TCRA launches technology for proper monitoring of international calls

13Jun 2018
Henry Mwangonde
The Guardian
TCRA launches technology for proper monitoring of international calls

THE Tanzania Communications Regulatory Authority (TCRA) yesterday introduced new, technology-based systems to monitor international calls traffic via mobile telecom firms in a bid to detect fraud and improve revenue collection.

The Telecom Revenue Assurance System (TRAS) and Telecom Fraud Management System (TFMS) will, among other things, allow TCRA to be aware of all inter-network calls by consumers, according to the regulatory body’s principal researcher Dr Emanuel Manasseh.

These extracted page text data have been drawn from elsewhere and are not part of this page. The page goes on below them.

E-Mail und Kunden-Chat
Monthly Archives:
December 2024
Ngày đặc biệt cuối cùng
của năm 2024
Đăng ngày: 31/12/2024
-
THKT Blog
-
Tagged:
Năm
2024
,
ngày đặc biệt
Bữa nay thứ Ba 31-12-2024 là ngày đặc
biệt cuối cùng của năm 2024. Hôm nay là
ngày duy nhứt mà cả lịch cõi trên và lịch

He said TFMS alone will help to identify and bring to book people who try to tamper with the country’s communications sector by installing their own devices to call and receive international calls for free, hence denying the government due revenues.

“From now on, we will know when any call is made to or received from outside Tanzania, as well as any electronic transaction that is made,” Dr Manasseh stated, adding that in 2013 for example, about 60 per cent of all international calls were not registered by TCRA.

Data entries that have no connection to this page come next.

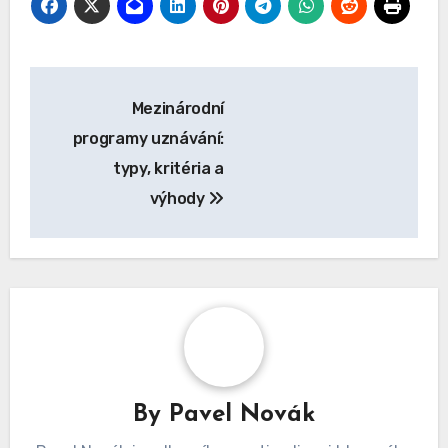
Post
Mezinárodní
navigation
programy uznávání:
typy, kritéria a
výhody
By
Pavel Novák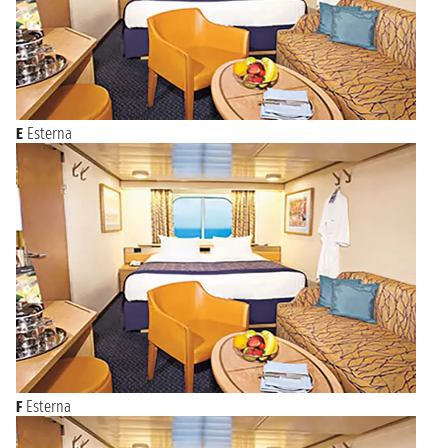
E
Esterna
F
Esterna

The two systems were formally launched by Minister for Works, Transport and Communications, Prof Makame Mbarawa, who said they will go a long way to ensuring sanity prevails within the sector while the government gets what it deserves in terms of revenue.

TCRA director general James Kilaba also stressed that the agency is working on ensuring that communications, being one of the fastest-growing sectors in the country, contributes abundantly to the government’s coffers and remains safely-regulated at the same time.

Kilaba warned that TCRA is always ready to punish anyone who tries by any means to mess with the sector.

The government has intensified a crackdown on telecom fraud since President Magufuli came into office in 2015. He sacked the former TCRA top boss in 2016, saying the watchdog body had failed to monitor the industry properly resulting in the loss of potential tax revenues amounting to over $180 million a year since 2013.

Just last week, the chief executives of two leading mobile phone companies in the country, Zantel and Halotel, were arraigned in court alongside four other suspects to answer charges of fraud and tax evasion.

They were also charged with illegally importing and operating communications equipment that allowed them to fraudulently bypass the government’s telecommunications traffic monitoring system.

Simcards from the two companies were allegedly used to send and receive international text messages (SMS) without the official knowledge of TCRA.

Tanzania’s top three mobile phone operators in terms of market share are Vodacom Tanzania, Tigo Tanzania, and Bharti Airtel Tanzania.

The fast-growing communications sector has been hit by tighter regulations in recent years, including plans for a mandatory listing of at least 25 percent of each telecoms company’s shares on the Dar es Salaam Stock Exchange (DSE).